Ilustrasi/Business Standard
Peningkatan kerjasama China dan Rusia di wilayah bersalju Arktik dinilai mampu mengancam stabilitas kawasan.
Hal itu disampaikan Departemen Pertahanan dalam laporannya, seperti dikutip dari Reuters pada Selasa (23/7).
Disebutkan bahwa Rusia telah membuka kembali ratusan situs militer era Soviet di Arktik. Sementara China mempunyai ambisi yakni membangun "Jalur Sutra Kutub" di sana.
Kedua negara itu diduga telah bekerjasama untuk mengincar sumber daya mineral dan rute pelayaran baru seiring dengan menyusutnya lapisan es akibat perubahan iklim.
"Meskipun ada perselisihan di antara China dan Rusia, tetapi keberpihakan mereka yang semakin besar di kawasan ini menimbulkan kekhawatiran, dan (Departemen Pertahanan) terus memantau kerja sama ini," bunyi laporan tersebut.
Rusia mengembangkan rute pelayaran Arktik agar bisa mengirimkan lebih banyak minyak dan gas ke China di tengah sanksi Barat.
Sementara China mencari rute pelayaran alternatif untuk mengurangi ketergantungannya pada Selat Malaka.
Juru bicara Kementerian Luar Negeri China, Mao Ning menegaskan bahwa aktivitas mereka di Arktik bukan sebuah ancaman.

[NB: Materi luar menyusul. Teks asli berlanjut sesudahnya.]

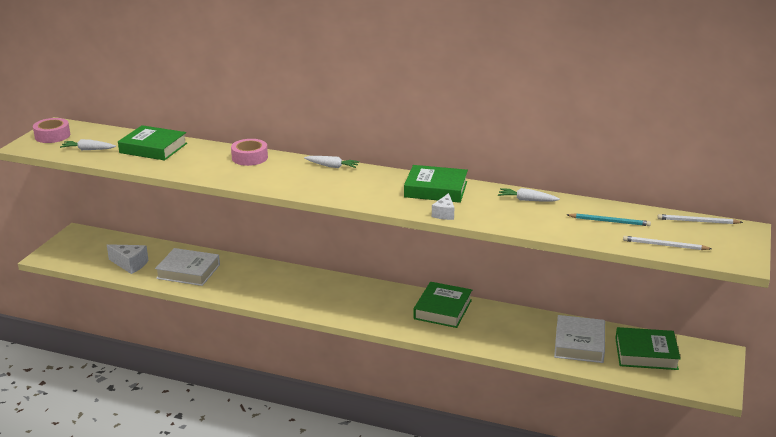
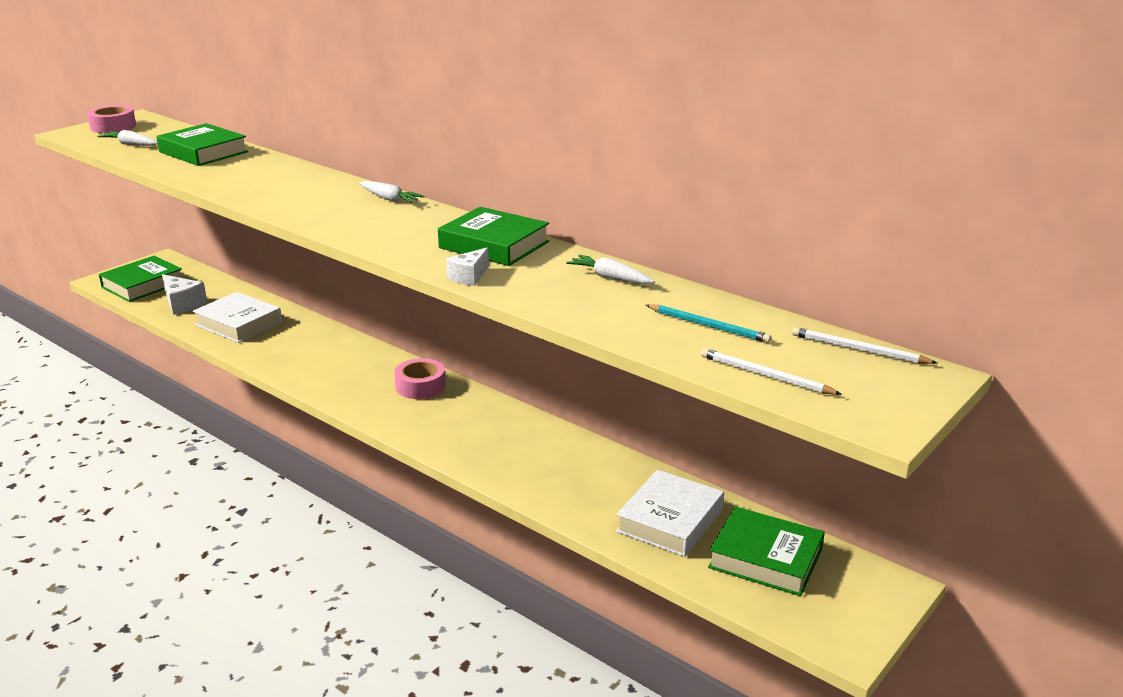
camera: 20 degrees right, 0 degrees up
(249, 158) = (300, 176): pink tape -> pink tape (420, 386)
(443, 309) = (511, 430): green book -> green book (143, 285)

Beijing hanya berusaha memperkuat kerjasama dan menjaga stabilitas perdamaian.
"China berpartisipasi dalam urusan Arktik sejalan dengan prinsip dasar menghormati kerja sama yang saling menguntungkan dan pembangunan berkelanjutan, serta memperkuat kerja sama dengan pihak lain untuk menegakkan perdamaian dan stabilitas,” tegasnya.
Tidak tinggal diam, AS, Kanada, dan Finlandia akan membentuk konsorsium untuk membangun kapal pemecah es yang nantinya digunakan untuk melawan ancaman Rusia dan China di kawasan kutub.